L’Union n’est pas suffisamment puissante dans la mondialisation alors qu’elle a des valeurs et des intérêts à y faire prévaloir ; cela suppose qu’elle se consacre à l’essentiel mais aussi que les Etats renoncent aux vétilles quand les défis du XXIe siècle appellent des réponses à l’échelle du continent. L’élargissement indispensable après la chute du Mur de Berlin s’est opéré sans l’approfondissement souhaitable. Les politiques d’austérité menées par les conservateurs et les libéraux, majoritaires en Europe depuis le début des années 2000, ont nui à la croissance, empêché ou retardé la reprise, aggravé le chômage. Enfin, absorbée par les procédures, l’Europe a souvent négligé les projets.

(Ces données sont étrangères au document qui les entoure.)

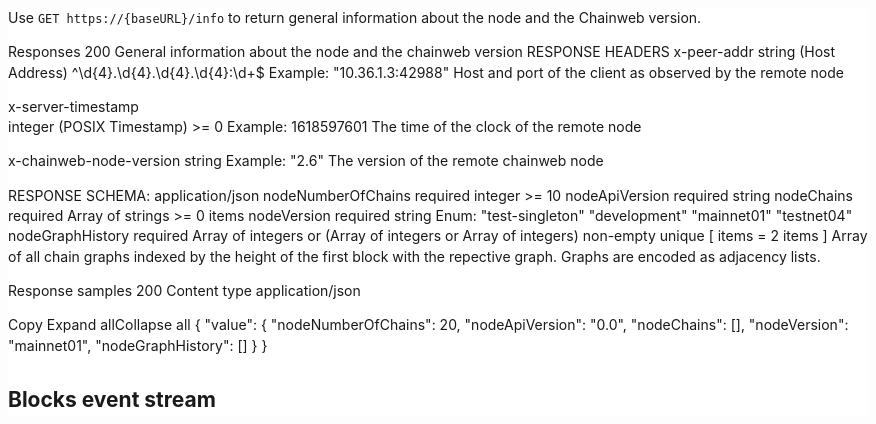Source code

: Use `GET https://{baseURL}/info` to return general information about the node and the Chainweb version.

Responses
200 General information about the node and the chainweb version
RESPONSE HEADERS
x-peer-addr	
string (Host Address) ^\d{4}.\d{4}.\d{4}.\d{4}:\d+$
Example: "10.36.1.3:42988"
Host and port of the client as observed by the remote node

x-server-timestamp	
integer (POSIX Timestamp) >= 0
Example: 1618597601
The time of the clock of the remote node

x-chainweb-node-version	
string
Example: "2.6"
The version of the remote chainweb node

RESPONSE SCHEMA: application/json
nodeNumberOfChains
required
integer >= 10
nodeApiVersion
required
string
nodeChains
required
Array of strings >= 0 items
nodeVersion
required
string
Enum: "test-singleton" "development" "mainnet01" "testnet04"
nodeGraphHistory
required
Array of integers or (Array of integers or Array of integers) non-empty unique [ items = 2 items ]
Array of all chain graphs indexed by the height of the first block with the repective graph. Graphs are encoded as adjacency lists.

Response samples
200
Content type
application/json

Copy
Expand allCollapse all
{
"value": {
"nodeNumberOfChains": 20,
"nodeApiVersion": "0.0",
"nodeChains": [],
"nodeVersion": "mainnet01",
"nodeGraphHistory": []
}
}
## Blocks event stream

L’Europe réduite à un vaste marché ordonné par la concurrence – et le Royaume-Uni n’y est pas pour rien – a oublié qu’elle est d’abord une idée, celle qu’ont eue nos ainés après l’horreur de deux guerres mondiales. Avant d’être un marché, l’Europe est un projet, à la fois creuset de civilisation et levier dans la mondialisation.
Aujourd’hui, soit l’Europe cède à la tentation du repli et elle se disloquera sous le déchainement du nationalisme dont l’Histoire a montré la logique violente et tragique, soit elle reconquiert l’adhésion des peuples et, pour y parvenir, doit procéder à des changements profonds.

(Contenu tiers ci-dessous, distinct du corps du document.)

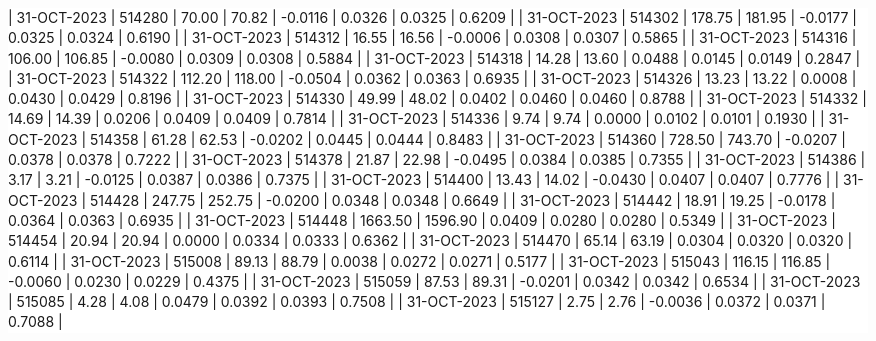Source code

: | 31-OCT-2023 | 514280 | 70.00 | 70.82 | -0.0116 | 0.0326 | 0.0325 | 0.6209 |
| 31-OCT-2023 | 514302 | 178.75 | 181.95 | -0.0177 | 0.0325 | 0.0324 | 0.6190 |
| 31-OCT-2023 | 514312 | 16.55 | 16.56 | -0.0006 | 0.0308 | 0.0307 | 0.5865 |
| 31-OCT-2023 | 514316 | 106.00 | 106.85 | -0.0080 | 0.0309 | 0.0308 | 0.5884 |
| 31-OCT-2023 | 514318 | 14.28 | 13.60 | 0.0488 | 0.0145 | 0.0149 | 0.2847 |
| 31-OCT-2023 | 514322 | 112.20 | 118.00 | -0.0504 | 0.0362 | 0.0363 | 0.6935 |
| 31-OCT-2023 | 514326 | 13.23 | 13.22 | 0.0008 | 0.0430 | 0.0429 | 0.8196 |
| 31-OCT-2023 | 514330 | 49.99 | 48.02 | 0.0402 | 0.0460 | 0.0460 | 0.8788 |
| 31-OCT-2023 | 514332 | 14.69 | 14.39 | 0.0206 | 0.0409 | 0.0409 | 0.7814 |
| 31-OCT-2023 | 514336 | 9.74 | 9.74 | 0.0000 | 0.0102 | 0.0101 | 0.1930 |
| 31-OCT-2023 | 514358 | 61.28 | 62.53 | -0.0202 | 0.0445 | 0.0444 | 0.8483 |
| 31-OCT-2023 | 514360 | 728.50 | 743.70 | -0.0207 | 0.0378 | 0.0378 | 0.7222 |
| 31-OCT-2023 | 514378 | 21.87 | 22.98 | -0.0495 | 0.0384 | 0.0385 | 0.7355 |
| 31-OCT-2023 | 514386 | 3.17 | 3.21 | -0.0125 | 0.0387 | 0.0386 | 0.7375 |
| 31-OCT-2023 | 514400 | 13.43 | 14.02 | -0.0430 | 0.0407 | 0.0407 | 0.7776 |
| 31-OCT-2023 | 514428 | 247.75 | 252.75 | -0.0200 | 0.0348 | 0.0348 | 0.6649 |
| 31-OCT-2023 | 514442 | 18.91 | 19.25 | -0.0178 | 0.0364 | 0.0363 | 0.6935 |
| 31-OCT-2023 | 514448 | 1663.50 | 1596.90 | 0.0409 | 0.0280 | 0.0280 | 0.5349 |
| 31-OCT-2023 | 514454 | 20.94 | 20.94 | 0.0000 | 0.0334 | 0.0333 | 0.6362 |
| 31-OCT-2023 | 514470 | 65.14 | 63.19 | 0.0304 | 0.0320 | 0.0320 | 0.6114 |
| 31-OCT-2023 | 515008 | 89.13 | 88.79 | 0.0038 | 0.0272 | 0.0271 | 0.5177 |
| 31-OCT-2023 | 515043 | 116.15 | 116.85 | -0.0060 | 0.0230 | 0.0229 | 0.4375 |
| 31-OCT-2023 | 515059 | 87.53 | 89.31 | -0.0201 | 0.0342 | 0.0342 | 0.6534 |
| 31-OCT-2023 | 515085 | 4.28 | 4.08 | 0.0479 | 0.0392 | 0.0393 | 0.7508 |
| 31-OCT-2023 | 515127 | 2.75 | 2.76 | -0.0036 | 0.0372 | 0.0371 | 0.7088 |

Depuis 2012, la France a pesé pour réorienter l’Union européenne face aux crises qui l’assaillaient. Sauvetage de la zone euro et maintien de la Grèce en son sein, fin de l’euro cher pour soutenir nos industries et notre agriculture, Union bancaire pour qu’en cas de choc financier, les banques payent pour les fautes des banques, politique européenne conjuguant solidarité et responsabilité face au drame des réfugiés : ces décisions ont été portées par notre pays et sont aujourd’hui des acquis collectifs.
Après le choc du vote britannique, comme l’a dit le Président François Hollande, « l’Europe, pour aller de l’avant, ne peut plus faire comme avant ». Au Conseil européen qui se déroule cette semaine, la France est à l’initiative pour ce sursaut. Le nationalisme est une menace. L’ultra-libéralisme est une impasse. L’immobilisme n’est pas une option. La mutualisation solidaire constitue le chemin désirable et praticable. C’est celui que portent les socialistes français et européens.

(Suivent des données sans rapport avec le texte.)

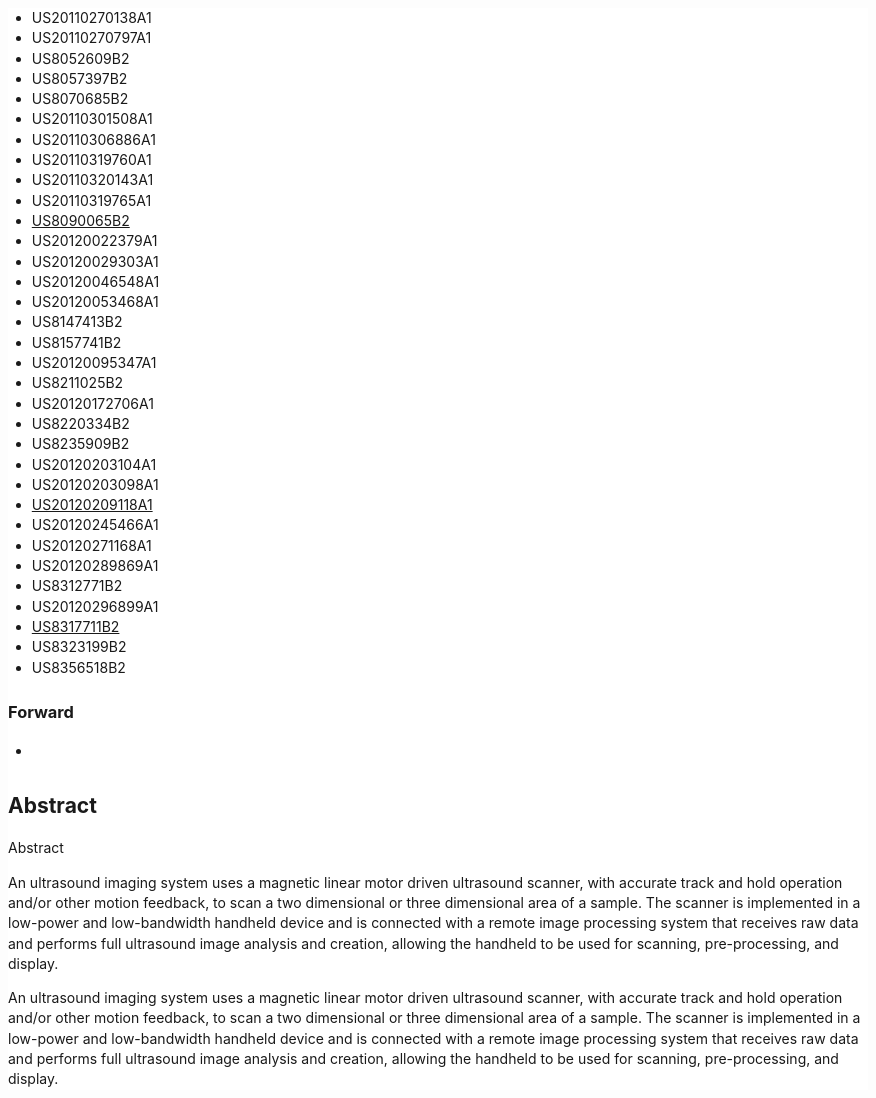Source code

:  * US20110270138A1
 * US20110270797A1
 * US8052609B2
 * US8057397B2
 * US8070685B2
 * US20110301508A1
 * US20110306886A1
 * US20110319760A1
 * US20110320143A1
 * US20110319765A1
 * [US8090065B2](US8090065B2.md)
 * US20120022379A1
 * US20120029303A1
 * US20120046548A1
 * US20120053468A1
 * US8147413B2
 * US8157741B2
 * US20120095347A1
 * US8211025B2
 * US20120172706A1
 * US8220334B2
 * US8235909B2
 * US20120203104A1
 * US20120203098A1
 * [US20120209118A1](US20120209118A1.md)
 * US20120245466A1
 * US20120271168A1
 * US20120289869A1
 * US8312771B2
 * US20120296899A1
 * [US8317711B2](US8317711B2.md)
 * US8323199B2
 * US8356518B2
### Forward
 * 
## Abstract

Abstract

An ultrasound imaging system uses a magnetic linear motor driven ultrasound scanner, with accurate track and hold operation and/or other motion feedback, to scan a two dimensional or three dimensional area of a sample. The scanner is implemented in a low-power and low-bandwidth handheld device and is connected with a remote image processing system that receives raw data and performs full ultrasound image analysis and creation, allowing the handheld to be used for scanning, pre-processing, and display.



An ultrasound imaging system uses a magnetic linear motor driven ultrasound scanner, with accurate track and hold operation and/or other motion feedback, to scan a two dimensional or three dimensional area of a sample. The scanner is implemented in a low-power and low-bandwidth handheld device and is connected with a remote image processing system that receives raw data and performs full ultrasound image analysis and creation, allowing the handheld to be used for scanning, pre-processing, and display.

Nous voulons bâtir une Europe puissante et solidaire, capable de protéger et de progresser. Elle repose sur quatre piliers.
– La sécurité du continent pour faire face aux menaces, et d’abord à celle du terrorisme djihadiste. Amplifier les coopérations en matière de police et de justice, définir une politique étrangère et de sécurité commune à la hauteur des défis, sont des enjeux essentiels.
– Un programme d’investissements pour la croissance et l’emploi. Le plan Juncker est un succès : en France, il représente déjà 15 milliards d’euros et 35 projets. Démultiplions-le dans trois domaines : la transition écologique et énergétique, le numérique et la jeunesse avec, au-delà de la Garantie jeunes, l’émergence de nouvelles universités de dimension européenne.
– Des règles et des garanties dans la mondialisation. A l’intérieur de l’Union par l’harmonisation sociale et fiscale ; c’est l’objet, entre autres, de la révision en cours de la directive sur le détachement des travailleurs pour combattre les fraudes. Avec le reste du monde, à travers le respect de normes sanitaires, sociales et environnementales de haut niveau dans les échanges commerciaux : c’est pourquoi le traité transatlantique, le TAFTA, n’est pas acceptable.
– Une Europe des cercles dont le premier est la zone euro. Son fonctionnement doit être approfondi grâce à un gouvernement économique et un budget.
Dans le nouveau siècle, face à de nouveaux défis, l’Europe doit affirmer ses valeurs, liberté, démocratie, droits de l’homme, ses intérêts, ceux de ses entreprises et de ses salariés, et sa vision d’une mondialisation maîtrisée et humanisée. Là est le sens de l’Europe.